Therapy-related myeloid neoplasms (t-MNs) are a kind of myeloid neoplasm that develops as a result of cytotoxic chemotherapy or radiation therapy. Most t-MNs have chromosomal abnormalities linked to myelodysplastic syndrome (MDS) or KMT2A rearrangements and have poor clinical outcomes. The clinical features and mutational profiles of a small but significant minority of individuals with normal karyotype (NK) have not been adequately explored. For a study, researchers investigated the mutational profile and survival statistics between t-MNs with NK and t-MNs with aberrant karyotype in patients diagnosed with t-MN at three institutions (AK). 

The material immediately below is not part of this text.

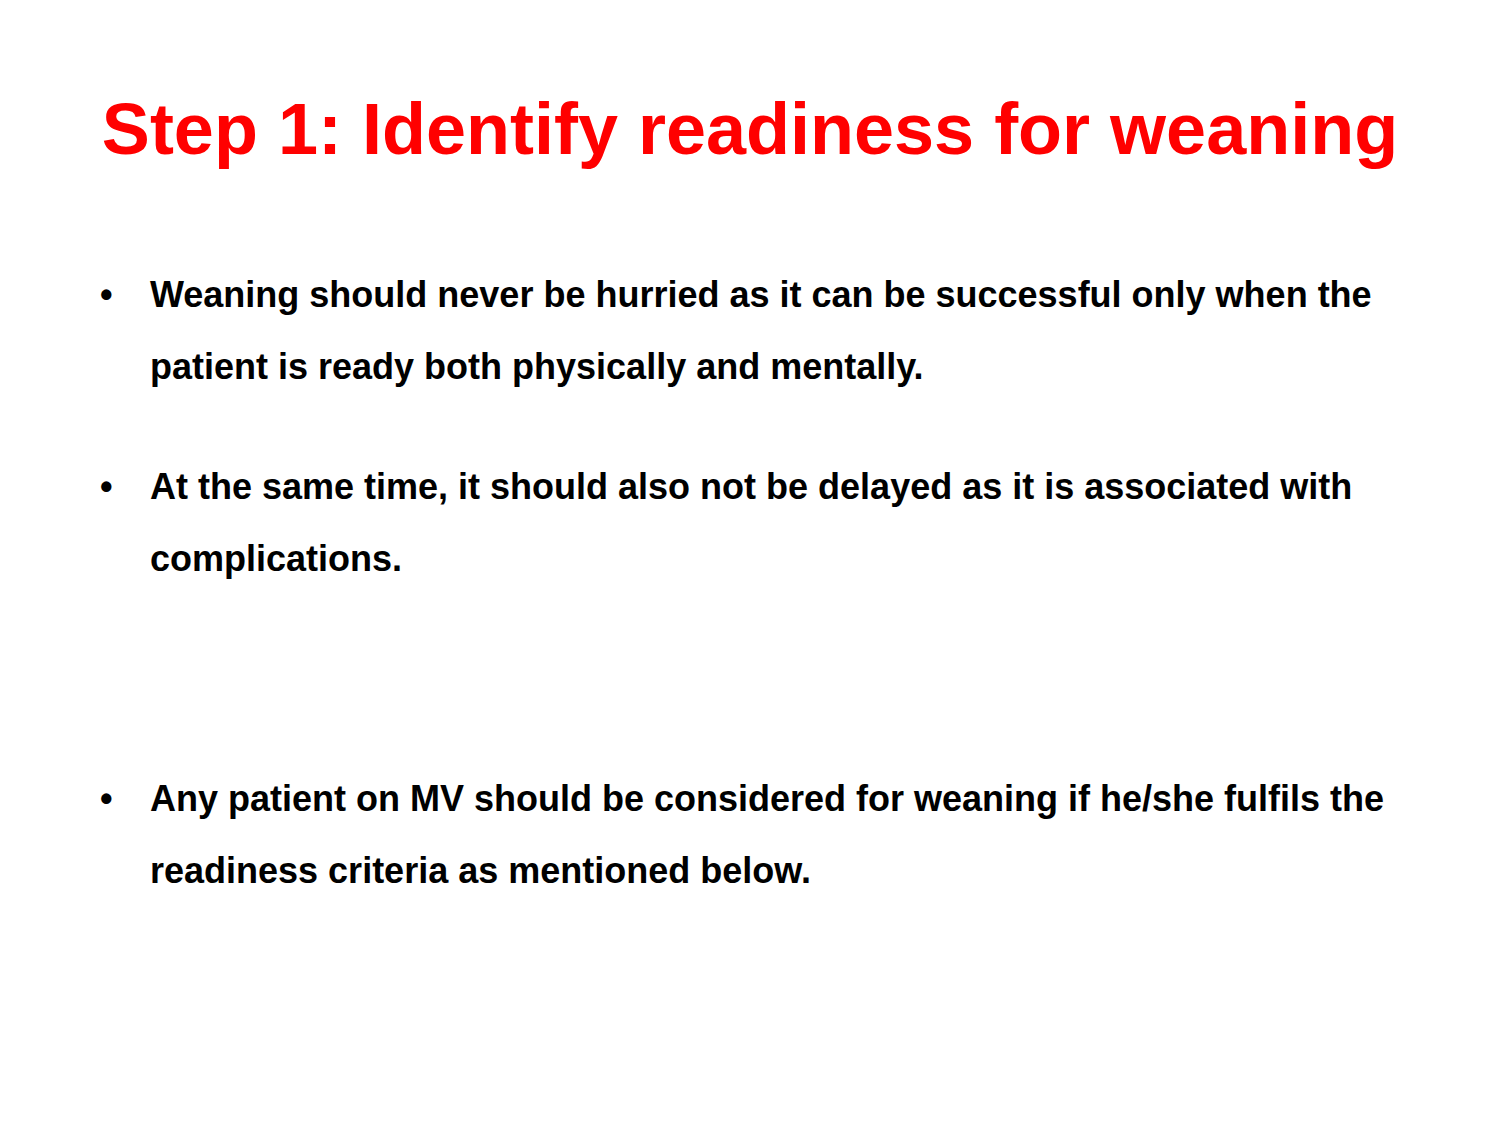Step 1: Identify readiness for weaning
Weaning should never be hurried as it can be successful only when the patient is ready both physically and mentally.
At the same time, it should also not be delayed as it is associated with complications.
Any patient on MV should be considered for weaning if he/she fulfils the readiness criteria as mentioned below.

A total of 204 patients with t-MN were found, with 158 having AK and 46 having NK. TET2 (P<0.0001), NPM1 (P<0.0001), ASXL1 (P=0.0003), SRSF2 (P<0.0001), RUNX1 (P=0.0336), and STAG2 (P=0.0099) mutations were substantially more common in NK t-MNs than in AK, whereas TP53 mutations were significantly less common (P<0.0001). Overall survival (OS) in AK t-MNs was considerably lower than in NK instances (P=0.0094). In comparison to their AK counterparts, NK t-MNs had a considerably superior OS, a greater prevalence of MN-associated mutations, and a lower frequency of TP53 mutations in the research. NK t-MNs deserve their own categorization due to their distinct clinical and mutational features.